Family Services Department. The Family Services Department is responsible for case planning and management and overseeing the provision of services for all ongoing cases. Once the Assessment Department has completed its investigation and opened a case, a family is assigned to 1 of 57 Family Services case managers. On average, case managers carry a caseload of 13.3 families.
After receiving an assignment, the case manager works with the family to develop a case plan. Development of the family's case plan is accomplished through team decision-making -- a practice that the agency has adopted to facilitate family participation in the decision process. Team decisionmaking is based on two key assumptions: first, that the family is often the proper unit for solving family problems and, second, that the extended family should be formally included in case decision-making. In general, case managers call for team meetings whenever placement, service, reunification, or other permanency decisions are to be made.
Aware that some parents could feel intimidated by the team meeting, the agency has taken several steps that are intended to increase families' comfort levels and encourage them to actively contribute to the planning process. In an effort to accommodate parents, whenever possible team meetings are held at neighborhood community centers instead of the agency's central office in downtown Toledo. Not only are the community centers more conveniently located, but it is hoped that the parents will feel that the centers provide a more neutral and friendly setting for the meeting. Furthermore, case managers encourage parents to invite their extended family, friends, and counselors and other professionals who will lend them support during the meeting.
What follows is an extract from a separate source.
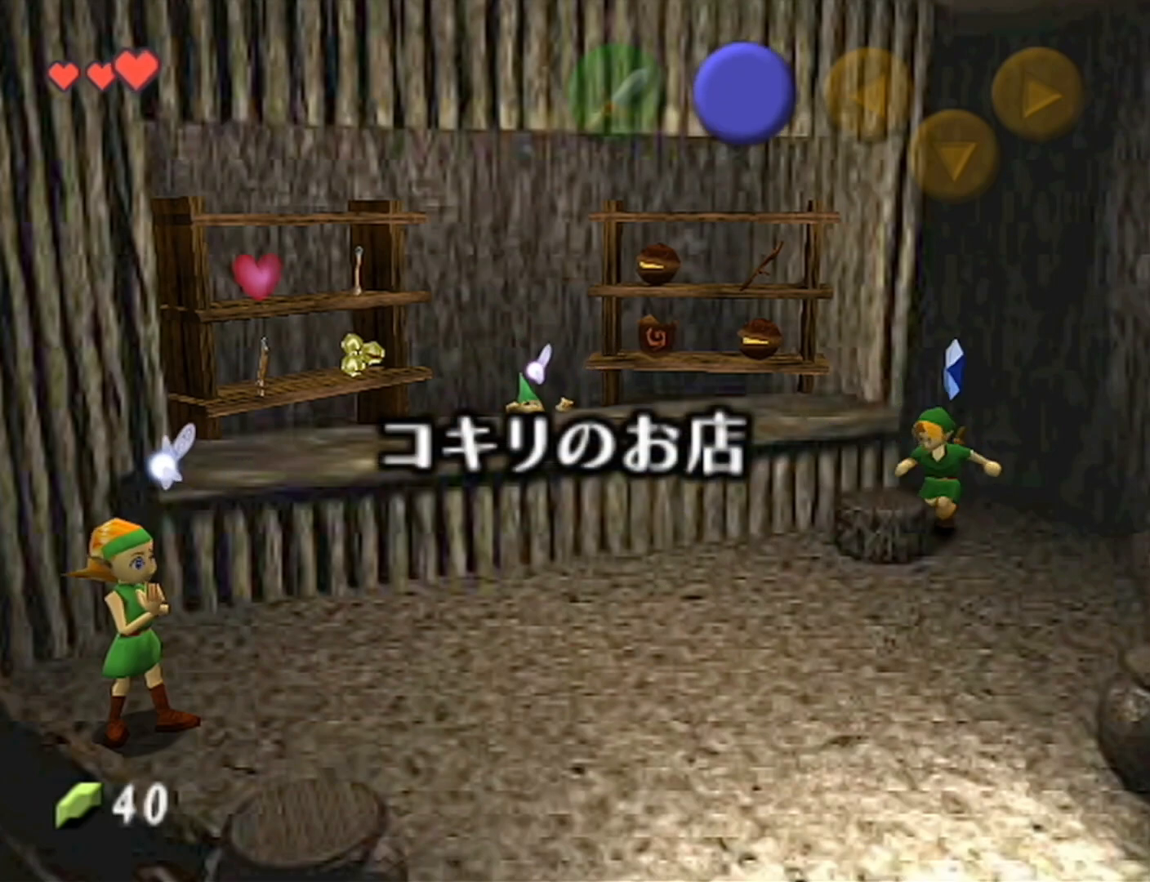
{"buttons": [], "left_stick": "center", "events": [[50, "A", "up"], [117, "A", "down"], [150, "A", "up"], [183, "A", "down"], [250, "A", "up"], [433, "left_stick", "center"]]}
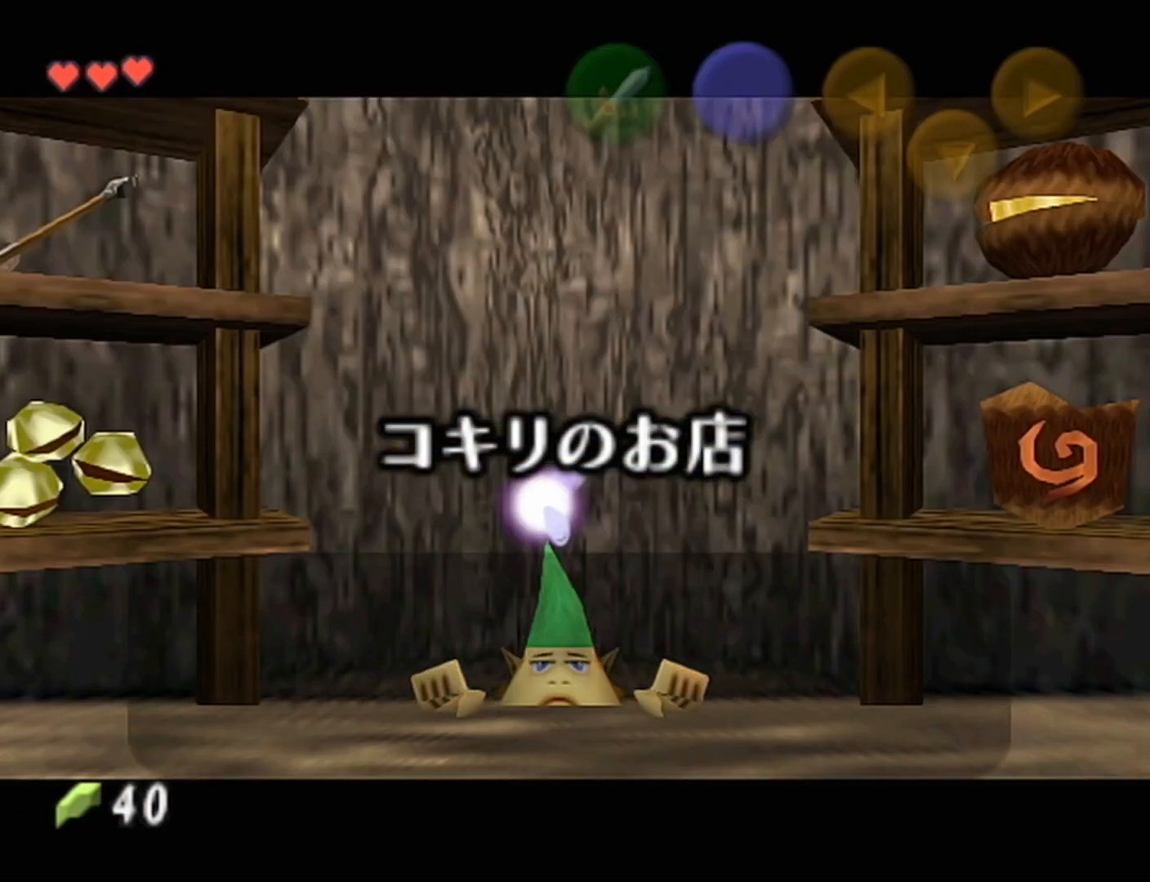
{"buttons": [], "left_stick": "right", "events": [[367, "A", "down"], [400, "left_stick", "right"], [433, "A", "up"]]}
In addition to the case manager, the parents, and their invited supporters, a facilitator from the Case Review Department attends team meetings. The facilitator's job is to ensure that all of the relevant case information is brought up for discussion and that every participant is given an opportunity to speak and ask questions. In addition to facilitating communication, the facilitator is responsible for maintaining the integrity of the meeting and respect for the parents' rights.
Once a case plan is developed, the case manager makes appropriate referrals for services that are not already in place. Families are usually referred to private agencies for counseling, diagnostic assessments, and substance abuse treatment. If reunification is expected to occur within a short time, the family is referred to CDD's Community Advocate Unit. Usually, parents first complete drug treatment, domestic violence counseling, and parenting classes before they are referred for intensive services from the Community Advocate.
Case Review. The Case Review Department is responsible for ensuring that all cases are reviewed within the timeframes that have been established by the court and the state. The standard procedure is to hold an administrative review at 4 months and again 10½ months after a case is opened. The administrative review examines the case plan to assess whether the parent has made progress, and if necessary, the plan and permanency goal are revised. For children in substitute care, the initial permanency goal is almost always to return home. The only exceptions to this general rule are families whose case histories strongly suggest profound parenting difficulties.
Aside from reviewing the case plan and services that each family has received, reports from workers providing services and other professionals such as therapists and substance abuse counselors are considered in assessing the family's progress toward achieving goals listed in the case plan. In addition to these reports, agency workers assess the risk to child safety whenever an administrative review or permanency hearing is scheduled. The risk assessment considers a variety of factors that affect the level of risk to the child -- the age of the child; the extent of emotional harm and physical injuries; the level of medical care; the ability of the family to provide basic needs like food, clothing, and shelter; and the adequacy of supervision. After all of the case information is reviewed, a permanency recommendation is made to the court.